As well, the 2019 report suggested that public hearings may be an ineffective way for meaningful feedback.

“Public hearings tend to attract and empower well organized interest groups that may not represent the broad perspective of the community or even those who would be the most directly impacted by a decision. This can result in applications being denied despite being aligned with adopted community and neighbourhood plans,” reads the report.

“Public hearings can enable NIMBY (an acronym for ‘not in my backyard’) which describes residents’ opposition to a development in their own neighbourhood, while raising no objections to similar developments in other neighbourhoods.”

Similar concerns were raised in a separate 2020 report jointly commissioned by the federal and provincial governments on tackling housing affordability and supply in BC.

The provincial government stopped short of proposing measures that encourage municipalities to pre-zone areas following the creation of a new OCP or amendments to the OCP. Cities have generally shown a preference for spot rezonings to negotiate more public benefits from proponents.

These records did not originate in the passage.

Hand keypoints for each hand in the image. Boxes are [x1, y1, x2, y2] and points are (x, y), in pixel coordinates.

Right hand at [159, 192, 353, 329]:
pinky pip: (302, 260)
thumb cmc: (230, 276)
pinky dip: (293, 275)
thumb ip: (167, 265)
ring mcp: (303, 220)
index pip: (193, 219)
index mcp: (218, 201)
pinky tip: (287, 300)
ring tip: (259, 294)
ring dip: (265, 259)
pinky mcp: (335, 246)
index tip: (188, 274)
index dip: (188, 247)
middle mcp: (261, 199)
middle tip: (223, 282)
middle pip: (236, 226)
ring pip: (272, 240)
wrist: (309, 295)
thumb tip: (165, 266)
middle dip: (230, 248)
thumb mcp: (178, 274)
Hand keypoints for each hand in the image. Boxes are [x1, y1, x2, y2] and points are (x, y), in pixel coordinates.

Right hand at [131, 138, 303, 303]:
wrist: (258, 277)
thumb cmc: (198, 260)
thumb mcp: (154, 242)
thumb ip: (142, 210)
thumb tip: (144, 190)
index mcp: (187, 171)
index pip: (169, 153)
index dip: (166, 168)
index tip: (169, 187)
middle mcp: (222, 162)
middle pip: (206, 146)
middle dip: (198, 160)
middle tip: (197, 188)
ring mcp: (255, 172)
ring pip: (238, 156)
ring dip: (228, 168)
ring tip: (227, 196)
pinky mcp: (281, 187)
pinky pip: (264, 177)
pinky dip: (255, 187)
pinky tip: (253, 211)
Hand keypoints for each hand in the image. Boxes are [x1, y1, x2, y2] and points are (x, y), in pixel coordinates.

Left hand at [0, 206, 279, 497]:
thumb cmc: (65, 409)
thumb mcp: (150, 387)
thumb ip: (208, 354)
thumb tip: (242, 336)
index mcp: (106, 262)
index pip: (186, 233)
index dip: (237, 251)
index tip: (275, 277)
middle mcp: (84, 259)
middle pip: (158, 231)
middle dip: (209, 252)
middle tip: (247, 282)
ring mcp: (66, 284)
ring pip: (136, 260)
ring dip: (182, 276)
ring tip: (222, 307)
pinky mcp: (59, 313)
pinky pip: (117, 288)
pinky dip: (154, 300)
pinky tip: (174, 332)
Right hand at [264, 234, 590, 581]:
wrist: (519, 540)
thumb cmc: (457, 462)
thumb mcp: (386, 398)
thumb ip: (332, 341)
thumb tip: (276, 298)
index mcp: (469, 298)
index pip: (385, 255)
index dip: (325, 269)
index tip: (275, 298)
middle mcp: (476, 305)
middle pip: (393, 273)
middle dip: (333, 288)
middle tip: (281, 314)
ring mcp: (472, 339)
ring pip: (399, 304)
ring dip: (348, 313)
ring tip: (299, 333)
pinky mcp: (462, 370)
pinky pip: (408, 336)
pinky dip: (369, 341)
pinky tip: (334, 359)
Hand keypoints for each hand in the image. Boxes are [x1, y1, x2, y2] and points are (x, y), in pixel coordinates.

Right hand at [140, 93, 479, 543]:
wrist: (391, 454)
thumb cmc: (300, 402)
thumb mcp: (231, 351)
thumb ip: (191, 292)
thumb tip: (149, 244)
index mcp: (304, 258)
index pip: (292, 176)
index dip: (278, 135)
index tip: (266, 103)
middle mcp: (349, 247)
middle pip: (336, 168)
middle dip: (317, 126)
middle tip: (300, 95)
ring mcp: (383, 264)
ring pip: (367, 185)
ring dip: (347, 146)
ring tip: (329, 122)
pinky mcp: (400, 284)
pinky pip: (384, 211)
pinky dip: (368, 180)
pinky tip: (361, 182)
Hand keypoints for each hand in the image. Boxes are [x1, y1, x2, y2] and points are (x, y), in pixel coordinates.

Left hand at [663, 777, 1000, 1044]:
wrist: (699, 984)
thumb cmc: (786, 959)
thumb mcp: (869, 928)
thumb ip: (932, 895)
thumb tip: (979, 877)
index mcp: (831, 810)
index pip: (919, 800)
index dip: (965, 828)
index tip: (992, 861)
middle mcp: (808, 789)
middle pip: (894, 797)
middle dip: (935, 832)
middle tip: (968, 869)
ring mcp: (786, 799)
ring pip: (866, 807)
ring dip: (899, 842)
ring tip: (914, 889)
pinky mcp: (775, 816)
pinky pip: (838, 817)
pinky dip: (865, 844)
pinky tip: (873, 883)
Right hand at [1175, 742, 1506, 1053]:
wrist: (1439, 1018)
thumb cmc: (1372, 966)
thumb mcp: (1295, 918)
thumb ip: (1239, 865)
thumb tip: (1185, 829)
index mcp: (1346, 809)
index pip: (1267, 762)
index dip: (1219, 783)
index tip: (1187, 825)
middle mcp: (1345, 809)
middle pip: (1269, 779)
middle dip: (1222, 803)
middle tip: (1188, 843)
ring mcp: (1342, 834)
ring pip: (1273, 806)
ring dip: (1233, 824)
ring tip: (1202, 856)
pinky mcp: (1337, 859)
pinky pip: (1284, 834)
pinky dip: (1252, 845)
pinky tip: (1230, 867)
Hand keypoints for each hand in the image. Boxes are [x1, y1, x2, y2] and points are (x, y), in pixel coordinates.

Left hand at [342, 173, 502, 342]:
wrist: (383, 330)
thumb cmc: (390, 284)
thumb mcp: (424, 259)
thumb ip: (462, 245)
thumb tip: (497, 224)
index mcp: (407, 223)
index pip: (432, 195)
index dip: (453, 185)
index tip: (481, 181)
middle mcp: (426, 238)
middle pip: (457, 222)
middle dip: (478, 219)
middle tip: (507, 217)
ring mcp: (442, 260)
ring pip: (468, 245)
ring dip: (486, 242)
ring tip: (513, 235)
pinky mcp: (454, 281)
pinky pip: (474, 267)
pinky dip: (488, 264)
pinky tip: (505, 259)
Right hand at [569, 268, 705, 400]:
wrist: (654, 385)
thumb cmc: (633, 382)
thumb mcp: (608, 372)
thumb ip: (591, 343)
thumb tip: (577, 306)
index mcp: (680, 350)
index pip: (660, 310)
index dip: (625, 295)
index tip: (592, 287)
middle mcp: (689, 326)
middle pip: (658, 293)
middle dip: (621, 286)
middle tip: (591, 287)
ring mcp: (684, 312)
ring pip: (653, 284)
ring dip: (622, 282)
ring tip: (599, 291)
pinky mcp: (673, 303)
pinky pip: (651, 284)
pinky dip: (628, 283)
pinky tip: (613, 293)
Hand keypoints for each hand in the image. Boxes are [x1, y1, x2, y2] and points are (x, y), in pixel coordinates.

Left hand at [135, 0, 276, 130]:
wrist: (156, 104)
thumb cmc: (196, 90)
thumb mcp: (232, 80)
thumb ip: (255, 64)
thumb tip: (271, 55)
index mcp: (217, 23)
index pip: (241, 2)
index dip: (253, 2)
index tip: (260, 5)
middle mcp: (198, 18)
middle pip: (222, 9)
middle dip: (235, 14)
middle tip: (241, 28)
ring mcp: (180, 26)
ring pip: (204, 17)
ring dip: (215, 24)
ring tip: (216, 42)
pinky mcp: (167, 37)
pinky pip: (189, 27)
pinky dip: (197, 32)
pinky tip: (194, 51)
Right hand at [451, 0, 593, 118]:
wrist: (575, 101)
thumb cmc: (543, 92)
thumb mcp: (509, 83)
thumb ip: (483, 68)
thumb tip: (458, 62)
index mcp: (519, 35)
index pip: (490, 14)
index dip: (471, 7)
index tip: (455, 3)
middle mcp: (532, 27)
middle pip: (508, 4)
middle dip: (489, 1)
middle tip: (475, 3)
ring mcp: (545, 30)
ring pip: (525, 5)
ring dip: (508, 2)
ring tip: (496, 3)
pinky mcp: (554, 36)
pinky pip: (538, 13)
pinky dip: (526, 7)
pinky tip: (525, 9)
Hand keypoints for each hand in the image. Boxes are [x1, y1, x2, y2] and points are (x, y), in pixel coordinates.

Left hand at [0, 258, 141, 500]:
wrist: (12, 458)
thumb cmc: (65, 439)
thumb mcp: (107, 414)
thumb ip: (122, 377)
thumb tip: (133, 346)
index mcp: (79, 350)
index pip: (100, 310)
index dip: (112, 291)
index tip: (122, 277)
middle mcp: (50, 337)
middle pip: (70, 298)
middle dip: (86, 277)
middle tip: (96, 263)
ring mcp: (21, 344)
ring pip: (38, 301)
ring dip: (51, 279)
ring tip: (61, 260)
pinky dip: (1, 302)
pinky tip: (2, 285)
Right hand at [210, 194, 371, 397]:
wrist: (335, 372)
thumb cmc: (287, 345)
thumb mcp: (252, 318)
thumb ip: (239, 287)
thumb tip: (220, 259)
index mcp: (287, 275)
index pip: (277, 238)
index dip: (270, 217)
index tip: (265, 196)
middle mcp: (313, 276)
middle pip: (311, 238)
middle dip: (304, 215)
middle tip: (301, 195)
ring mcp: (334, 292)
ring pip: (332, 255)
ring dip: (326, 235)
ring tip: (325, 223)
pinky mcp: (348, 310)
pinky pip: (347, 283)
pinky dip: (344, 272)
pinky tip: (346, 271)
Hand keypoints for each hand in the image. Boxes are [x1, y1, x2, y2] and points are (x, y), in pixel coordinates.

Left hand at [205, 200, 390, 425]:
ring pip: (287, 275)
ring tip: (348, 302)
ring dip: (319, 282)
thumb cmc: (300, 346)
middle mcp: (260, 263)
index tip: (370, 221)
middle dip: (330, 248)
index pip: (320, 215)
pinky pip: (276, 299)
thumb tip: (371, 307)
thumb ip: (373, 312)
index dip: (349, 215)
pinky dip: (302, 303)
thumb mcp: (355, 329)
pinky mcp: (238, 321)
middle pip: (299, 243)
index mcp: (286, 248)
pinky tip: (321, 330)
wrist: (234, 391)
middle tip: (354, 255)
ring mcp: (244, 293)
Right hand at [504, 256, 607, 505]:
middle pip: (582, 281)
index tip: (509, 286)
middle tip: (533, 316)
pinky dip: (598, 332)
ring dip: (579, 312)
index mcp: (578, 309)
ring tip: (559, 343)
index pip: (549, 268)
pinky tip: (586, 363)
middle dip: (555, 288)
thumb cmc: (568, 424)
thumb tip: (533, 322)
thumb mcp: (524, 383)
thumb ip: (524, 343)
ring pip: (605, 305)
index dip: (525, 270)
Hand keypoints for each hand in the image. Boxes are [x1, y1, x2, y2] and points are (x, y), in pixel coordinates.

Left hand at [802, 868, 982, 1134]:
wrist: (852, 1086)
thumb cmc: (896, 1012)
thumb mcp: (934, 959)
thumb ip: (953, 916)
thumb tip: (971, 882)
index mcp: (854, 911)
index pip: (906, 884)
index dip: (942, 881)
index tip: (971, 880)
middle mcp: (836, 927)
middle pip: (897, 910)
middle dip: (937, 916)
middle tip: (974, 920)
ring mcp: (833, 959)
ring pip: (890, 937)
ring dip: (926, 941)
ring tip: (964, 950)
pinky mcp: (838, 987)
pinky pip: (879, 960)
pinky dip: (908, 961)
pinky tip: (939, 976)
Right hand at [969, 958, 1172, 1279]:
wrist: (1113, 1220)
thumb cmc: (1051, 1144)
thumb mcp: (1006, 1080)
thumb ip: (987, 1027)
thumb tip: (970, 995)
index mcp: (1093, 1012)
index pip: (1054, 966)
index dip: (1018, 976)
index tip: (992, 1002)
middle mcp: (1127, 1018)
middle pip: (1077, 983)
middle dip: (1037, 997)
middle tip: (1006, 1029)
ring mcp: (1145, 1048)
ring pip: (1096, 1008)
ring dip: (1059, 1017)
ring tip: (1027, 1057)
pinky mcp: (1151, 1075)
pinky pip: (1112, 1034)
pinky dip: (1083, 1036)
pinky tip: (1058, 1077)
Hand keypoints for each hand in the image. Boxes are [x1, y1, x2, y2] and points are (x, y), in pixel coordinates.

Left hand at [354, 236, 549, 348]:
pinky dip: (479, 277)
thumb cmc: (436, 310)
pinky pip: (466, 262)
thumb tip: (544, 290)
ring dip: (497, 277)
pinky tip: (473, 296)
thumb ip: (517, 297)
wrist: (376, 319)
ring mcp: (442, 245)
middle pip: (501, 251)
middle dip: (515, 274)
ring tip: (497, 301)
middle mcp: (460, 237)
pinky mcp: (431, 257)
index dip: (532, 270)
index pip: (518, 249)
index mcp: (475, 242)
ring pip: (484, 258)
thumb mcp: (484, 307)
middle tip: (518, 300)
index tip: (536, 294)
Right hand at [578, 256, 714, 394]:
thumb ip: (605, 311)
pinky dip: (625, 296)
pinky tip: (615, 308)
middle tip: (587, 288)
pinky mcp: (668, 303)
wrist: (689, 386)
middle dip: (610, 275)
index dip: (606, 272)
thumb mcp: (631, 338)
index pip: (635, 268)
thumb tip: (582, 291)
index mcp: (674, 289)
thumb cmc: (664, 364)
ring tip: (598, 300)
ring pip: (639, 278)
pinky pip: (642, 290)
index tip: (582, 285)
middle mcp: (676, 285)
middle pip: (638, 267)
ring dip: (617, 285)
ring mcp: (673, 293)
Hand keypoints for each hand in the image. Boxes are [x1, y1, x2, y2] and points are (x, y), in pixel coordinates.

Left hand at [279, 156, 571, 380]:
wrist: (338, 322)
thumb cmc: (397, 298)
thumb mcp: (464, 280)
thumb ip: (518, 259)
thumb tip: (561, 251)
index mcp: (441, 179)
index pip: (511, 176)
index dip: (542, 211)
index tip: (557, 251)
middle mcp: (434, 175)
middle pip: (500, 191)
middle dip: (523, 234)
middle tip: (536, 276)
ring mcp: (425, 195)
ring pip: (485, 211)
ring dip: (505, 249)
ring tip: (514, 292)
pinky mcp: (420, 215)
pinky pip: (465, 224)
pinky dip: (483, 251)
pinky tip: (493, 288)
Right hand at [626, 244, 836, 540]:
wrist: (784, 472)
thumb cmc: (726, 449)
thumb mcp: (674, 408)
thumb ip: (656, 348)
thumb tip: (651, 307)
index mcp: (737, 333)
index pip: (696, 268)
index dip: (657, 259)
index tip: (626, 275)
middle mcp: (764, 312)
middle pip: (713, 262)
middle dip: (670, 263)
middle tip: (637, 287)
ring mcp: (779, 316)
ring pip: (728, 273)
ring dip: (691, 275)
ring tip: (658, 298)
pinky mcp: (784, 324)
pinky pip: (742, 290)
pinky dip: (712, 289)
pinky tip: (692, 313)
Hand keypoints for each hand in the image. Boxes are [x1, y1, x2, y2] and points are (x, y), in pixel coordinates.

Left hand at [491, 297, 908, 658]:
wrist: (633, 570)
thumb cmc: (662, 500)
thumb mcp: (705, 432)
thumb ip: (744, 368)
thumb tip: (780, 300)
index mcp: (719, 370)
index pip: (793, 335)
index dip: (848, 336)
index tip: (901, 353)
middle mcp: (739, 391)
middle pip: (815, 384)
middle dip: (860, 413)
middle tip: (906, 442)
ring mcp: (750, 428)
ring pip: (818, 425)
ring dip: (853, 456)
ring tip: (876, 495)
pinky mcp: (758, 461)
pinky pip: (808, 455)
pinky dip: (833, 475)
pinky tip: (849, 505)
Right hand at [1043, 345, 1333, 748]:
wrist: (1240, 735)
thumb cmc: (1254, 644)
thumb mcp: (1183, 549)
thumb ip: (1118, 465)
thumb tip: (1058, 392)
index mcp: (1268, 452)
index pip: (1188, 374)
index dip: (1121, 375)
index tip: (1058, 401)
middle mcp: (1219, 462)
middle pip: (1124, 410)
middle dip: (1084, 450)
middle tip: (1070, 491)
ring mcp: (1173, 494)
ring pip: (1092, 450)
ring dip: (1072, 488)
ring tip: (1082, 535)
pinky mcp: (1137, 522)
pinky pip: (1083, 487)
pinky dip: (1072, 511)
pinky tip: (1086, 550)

Will these changes make a dent?

A significant proportion of rezoning applications are already triggered by the adoption of a new OCP or amendments to an existing OCP, and they follow the prescriptions of the community plan. For instance, OCPs have changed in cities like Burnaby, Coquitlam, and Richmond in response to new SkyTrain infrastructure and the heightened desire for transit-oriented development, and/or changes that reflect the city’s long-term aspirations for a municipal town centre. Occasionally, the rezoning application strives for greater density and varied uses beyond the OCP amendments that were previously made to consider SkyTrain. The latter of these example scenarios would still require a public hearing for its rezoning application.

Sometimes, OCP amendments and rezoning applications are paired together, when the rezoning is non-compliant with the existing OCP.

While public hearings would no longer be required for the OCP-compliant rezoning scenarios, it would still be up to municipal governments to voluntarily make a decision to not pursue a public hearing before arriving at its decision.

It essentially provides municipal governments with flexibility, but there have been instances of elected officials on the local level of government expressing a desire for a greater degree of public consultation, often for political reasons. Even with the changes, many municipalities may still continue to choose to hold a public hearing regardless.

Another major caveat deals with the jurisdictions the changes would apply to.

The legislated changes would be made under the Local Government Act, which affects how cities in BC are able to govern themselves, except for the province’s largest jurisdiction — the epicentre of the housing affordability issues. Under separate provincial legislation, the City of Vancouver is governed by the Vancouver Charter; only certain sections of the Local Government Act apply to Vancouver, where public hearings are often turbulent and fraught with uncertainty.

If similar changes in the approach were to also be applied to Vancouver, public hearings would not be held for the vast majority of rezoning applications seen to date within the Cambie Corridor Plan, West End Community Plan, Grandview-Woodland Plan, and Marpole Community Plan given that most proposals have complied with these district- and neighbourhood-specific OCPs. Much of the angst within the development community and amongst housing activists continues to deal with projects located within these community plans.

Vancouver is currently in the process of finalizing its Broadway Plan, with a detailed draft plan expected to be made available for public input next month.

New policy directions have been rolled out by the provincial government as part of its ongoing effort to review development review processes for municipal governments. Changes to public hearings is just one aspect of numerous recommendations made in the 2019 report.

It is also providing $15 million to municipal governments to create more efficient approvals processes, such as creating new online platforms to streamline application intakes and internal communications.